■ **CONSIGNE A**:
Comment traduire en anglais cette phrase de l’extrait : « La cinquième république n’est pas la seule à s’apprêter à subir quelques modifications avec l’arrivée d’une nouvelle génération de politiques au sommet du pouvoir. » ?

■ **EXTRAIT**:
----

Refonte politique
Par Droop le vendredi 11 mai 2007, 04:36 - Politique - Social - Lien permanent
Au lendemain de ces élections pièges à cons, prenons un peu de hauteur pour souffler et se détendre, et parlons aujourd’hui un petit peu de politologie pure, sans parti pris ni militantisme.
La cinquième république n’est pas la seule à s’apprêter à subir quelques modifications avec l’arrivée d’une nouvelle génération de politiques au sommet du pouvoir. Certes, ces modifications auraient sans doute été d’une toute autre ampleur avec Ségolène Royal ou François Bayrou à la présidence, mais l’arrivée de la sixième république, autrefois taboue, n’est plus qu’une question de temps. Non, ces modifications sont également en train de toucher en profondeur las partis politiques immuables, ou presque, depuis ma naissance.
Résumons-nous. Depuis Mitterrand, les pôles idéologiques étaient à peu près les mêmes, avec seulement quelques changements de noms (UDF en nouvelle UDF, admirez la subtilité, RPR en UMP, MRG en parti radical…) et quelques scissions (Chevènement créant le MRC ou Maigret le MNR…) ne reflétant pas grand-chose de nouveau si ce n’est des querelles de personnes plus que l’apparition de véritables nouveaux courants idéologiques. Certes, l’UMP a bien tenté d’unifier la droite en vampirisant le centre (exit au passage Démocratie Libérale, qui s’en souvient encore ?) mais rien n’y fait, il y avait toujours bien les mêmes courants avant et après : une extrême gauche montante, un PCF agonisant, un PS et ses affiliés radicaux et républicains, un pôle écologiste de gauche, un autre de droite, le centre droit UDF, les conservateurs et gaullistes de l’UMP, et l’extrême droite de le Pen à de Villiers.
Le germe du changement était là bien avant cette campagne présidentielle, mais celle-ci n’a fait qu’accélérer un mouvement désormais connu dont les trois principaux changements sont :
- Une droitisation de la droite et une quasi mort du gaullisme.
- Une apparition d’un centre se gauchisant.

----

■ **LISTE DES ENTRÉES**:
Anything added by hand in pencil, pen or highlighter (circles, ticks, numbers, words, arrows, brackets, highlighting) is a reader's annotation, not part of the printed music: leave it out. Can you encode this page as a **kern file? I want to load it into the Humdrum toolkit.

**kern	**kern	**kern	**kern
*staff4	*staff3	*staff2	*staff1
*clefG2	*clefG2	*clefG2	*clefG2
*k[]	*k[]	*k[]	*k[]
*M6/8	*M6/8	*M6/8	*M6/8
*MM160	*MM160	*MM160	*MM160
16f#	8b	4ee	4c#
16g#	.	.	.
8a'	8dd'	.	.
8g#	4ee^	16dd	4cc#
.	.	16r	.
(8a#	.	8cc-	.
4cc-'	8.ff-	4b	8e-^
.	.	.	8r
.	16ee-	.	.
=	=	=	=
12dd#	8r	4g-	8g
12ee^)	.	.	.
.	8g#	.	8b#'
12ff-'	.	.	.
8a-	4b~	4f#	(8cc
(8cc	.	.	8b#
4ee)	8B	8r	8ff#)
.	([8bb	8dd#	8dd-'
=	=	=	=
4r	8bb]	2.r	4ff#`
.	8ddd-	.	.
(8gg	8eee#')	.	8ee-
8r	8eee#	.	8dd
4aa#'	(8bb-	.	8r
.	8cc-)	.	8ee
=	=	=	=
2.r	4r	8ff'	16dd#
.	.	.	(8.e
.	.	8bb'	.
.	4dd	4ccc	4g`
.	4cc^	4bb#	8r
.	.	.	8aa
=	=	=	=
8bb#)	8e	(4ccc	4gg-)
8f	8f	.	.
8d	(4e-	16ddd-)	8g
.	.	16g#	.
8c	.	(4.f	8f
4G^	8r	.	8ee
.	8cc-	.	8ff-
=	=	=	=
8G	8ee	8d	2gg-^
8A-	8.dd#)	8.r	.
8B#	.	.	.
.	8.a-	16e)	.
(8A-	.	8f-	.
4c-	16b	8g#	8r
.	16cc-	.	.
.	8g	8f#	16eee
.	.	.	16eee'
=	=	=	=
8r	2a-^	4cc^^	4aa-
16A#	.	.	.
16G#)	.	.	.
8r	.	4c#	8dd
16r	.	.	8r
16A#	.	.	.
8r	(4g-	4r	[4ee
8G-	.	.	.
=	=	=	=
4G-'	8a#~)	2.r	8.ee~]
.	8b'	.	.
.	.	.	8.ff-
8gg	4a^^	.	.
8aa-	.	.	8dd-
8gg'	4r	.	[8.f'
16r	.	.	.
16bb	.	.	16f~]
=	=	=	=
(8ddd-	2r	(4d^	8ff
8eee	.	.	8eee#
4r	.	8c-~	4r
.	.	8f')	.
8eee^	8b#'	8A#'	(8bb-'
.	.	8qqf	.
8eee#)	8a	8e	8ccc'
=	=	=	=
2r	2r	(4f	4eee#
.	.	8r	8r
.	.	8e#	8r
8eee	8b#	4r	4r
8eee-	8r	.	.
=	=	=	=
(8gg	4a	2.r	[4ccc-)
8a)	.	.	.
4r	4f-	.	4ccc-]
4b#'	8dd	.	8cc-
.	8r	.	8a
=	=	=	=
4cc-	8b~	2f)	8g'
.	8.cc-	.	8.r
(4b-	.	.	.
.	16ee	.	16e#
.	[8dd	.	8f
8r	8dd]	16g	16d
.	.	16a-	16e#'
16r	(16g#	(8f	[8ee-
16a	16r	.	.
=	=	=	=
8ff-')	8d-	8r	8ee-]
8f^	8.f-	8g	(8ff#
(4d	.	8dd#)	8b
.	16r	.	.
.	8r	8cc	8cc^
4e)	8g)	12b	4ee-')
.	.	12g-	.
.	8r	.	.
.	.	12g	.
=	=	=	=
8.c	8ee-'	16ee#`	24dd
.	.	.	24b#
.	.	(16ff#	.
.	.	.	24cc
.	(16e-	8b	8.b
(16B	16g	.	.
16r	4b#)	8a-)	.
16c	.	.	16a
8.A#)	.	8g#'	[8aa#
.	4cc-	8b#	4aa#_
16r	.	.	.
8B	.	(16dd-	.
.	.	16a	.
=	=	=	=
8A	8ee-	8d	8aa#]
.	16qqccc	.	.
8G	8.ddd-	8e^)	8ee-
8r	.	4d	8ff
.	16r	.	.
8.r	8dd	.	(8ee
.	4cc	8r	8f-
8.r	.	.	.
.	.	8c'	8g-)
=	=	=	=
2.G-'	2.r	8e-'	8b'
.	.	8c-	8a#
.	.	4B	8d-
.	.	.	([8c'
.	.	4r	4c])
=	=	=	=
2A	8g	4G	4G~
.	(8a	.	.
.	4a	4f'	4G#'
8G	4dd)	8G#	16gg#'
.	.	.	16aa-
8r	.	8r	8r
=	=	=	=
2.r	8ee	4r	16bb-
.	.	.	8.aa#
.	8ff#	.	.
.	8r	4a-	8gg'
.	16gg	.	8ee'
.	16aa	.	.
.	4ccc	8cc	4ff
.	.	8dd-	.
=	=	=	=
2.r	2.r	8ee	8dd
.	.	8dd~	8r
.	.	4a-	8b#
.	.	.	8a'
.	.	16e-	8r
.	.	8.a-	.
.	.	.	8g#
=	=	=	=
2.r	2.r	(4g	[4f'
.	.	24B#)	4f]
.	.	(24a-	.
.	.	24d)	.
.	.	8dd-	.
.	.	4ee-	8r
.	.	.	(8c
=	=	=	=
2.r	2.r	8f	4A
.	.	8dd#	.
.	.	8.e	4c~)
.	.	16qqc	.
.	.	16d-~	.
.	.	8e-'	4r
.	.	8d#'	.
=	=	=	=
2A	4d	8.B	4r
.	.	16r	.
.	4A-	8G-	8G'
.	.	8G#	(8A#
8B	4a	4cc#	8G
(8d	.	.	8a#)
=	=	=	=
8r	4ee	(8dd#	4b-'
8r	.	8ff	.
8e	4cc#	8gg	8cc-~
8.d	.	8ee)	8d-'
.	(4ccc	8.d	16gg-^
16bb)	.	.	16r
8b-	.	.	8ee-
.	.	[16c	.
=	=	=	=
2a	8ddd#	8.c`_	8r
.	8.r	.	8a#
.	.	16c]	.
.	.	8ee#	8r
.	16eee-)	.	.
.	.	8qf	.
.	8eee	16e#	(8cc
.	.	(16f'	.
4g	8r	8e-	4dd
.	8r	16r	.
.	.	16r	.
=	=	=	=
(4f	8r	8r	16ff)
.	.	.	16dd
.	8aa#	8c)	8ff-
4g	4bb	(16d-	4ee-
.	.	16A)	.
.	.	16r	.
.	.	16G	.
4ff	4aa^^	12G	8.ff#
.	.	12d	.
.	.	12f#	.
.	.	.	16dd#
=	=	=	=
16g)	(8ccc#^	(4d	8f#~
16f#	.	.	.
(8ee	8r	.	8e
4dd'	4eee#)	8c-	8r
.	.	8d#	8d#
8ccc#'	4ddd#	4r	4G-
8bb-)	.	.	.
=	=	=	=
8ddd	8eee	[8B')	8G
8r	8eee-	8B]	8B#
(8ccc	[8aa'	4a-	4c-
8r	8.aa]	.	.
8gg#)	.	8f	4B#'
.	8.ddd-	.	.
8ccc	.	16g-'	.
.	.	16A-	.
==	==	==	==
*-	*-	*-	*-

----

■ **CONSIGNE B**:
Combien de lignes des entrées contiennent la chaîne « kern » ? Indiquez uniquement le nombre.

■ **RÉPONSE RÉDIGÉE A**:
The Fifth Republic is not the only thing about to undergo some changes with the arrival of a new generation of politicians at the top of power.

■ **RÉPONSE RÉDIGÉE B**:
2